The context of the statute’s drafting also would lead to a very different original public meaning analysis than that conducted by Justice Thomas in Ciminelli; prosecutors could make a compelling argument that, by the 1980s, the public understanding of “schem[ing] to defraud” a bank extended to more sophisticated operations than a fraudster simply trying to acquire its funds.  Further, Section 1344(1) seperately breaks out the “scheme to defraud” prong from the “money or property” prong in Section 1344(2), thereby suggesting that Congress intended Section 1344(1) to have a broader meaning.

As an example, the Model Criminal Jury Instructions for the Ninth Circuit regarding Section 1344(1) define a “scheme to defraud” as follows (emphasis added):

[A]ny deliberate plan of action or course of conduct by which someone intends to deceive or cheat a financial institution and deprive it of something of value. It is not necessary for the government to prove that a financial institution was the only or sole victim of the scheme to defraud. It is also not necessary for the government to prove that the defendant was actually successful in defrauding any financial institution. Finally, it is not necessary for the government to prove that any financial institution lost any money or property as a result of the scheme to defraud.

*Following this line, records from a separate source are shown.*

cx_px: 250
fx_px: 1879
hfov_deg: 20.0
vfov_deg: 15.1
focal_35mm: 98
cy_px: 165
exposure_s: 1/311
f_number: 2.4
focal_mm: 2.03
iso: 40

Under Ciminelli, may the “something of value” include complete and accurate information from the defendant to a bank regarding the full AML risks related to conducting business with the defendant, so that the bank may run an adequate and risk-based BSA compliance program – consistent with the goals of the federal government to protect the U.S. financial system?  Or, must the “something of value” involve property?  Or, will DOJ now try to construct arguments that banks somehow suffer tangible property loss as a consequence of being misled as to AML risks?  In the absence of regulatory fines imposed upon a bank, that argument may be difficult to maintain.

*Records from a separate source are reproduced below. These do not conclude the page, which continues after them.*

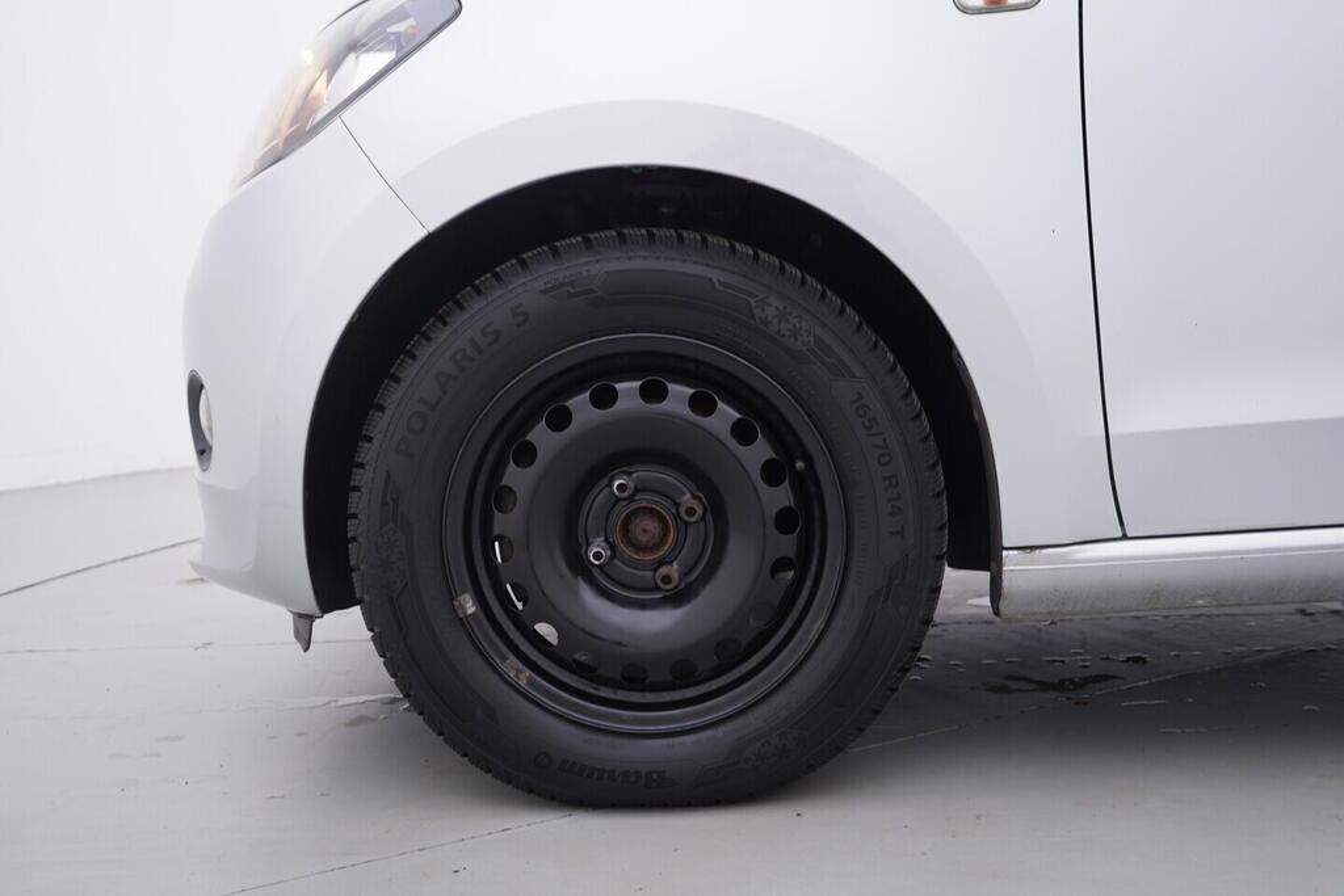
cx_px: 672
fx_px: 1344
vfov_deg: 36.9
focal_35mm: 36
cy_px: 448
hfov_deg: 53.1
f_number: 3.5
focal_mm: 24
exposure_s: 1/60
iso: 125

The Court’s emphasis in Ciminelli on property rights as the foundation of the fraud statutes, and its unwillingness to consider the deliberate deprivation of potentially valuable economic information as a violation of those rights, has created a new repository of troublesome (and eminently quotable by appellants) case law for federal prosecutors seeking to go after future bad actors in the Danske Bank mold. DOJ will need to prioritize analysis of the merits and pitfalls of continuing in this strategic approach to financial crime enforcement, versus testing the jurisdictional limits of the BSA with regard to foreign banks.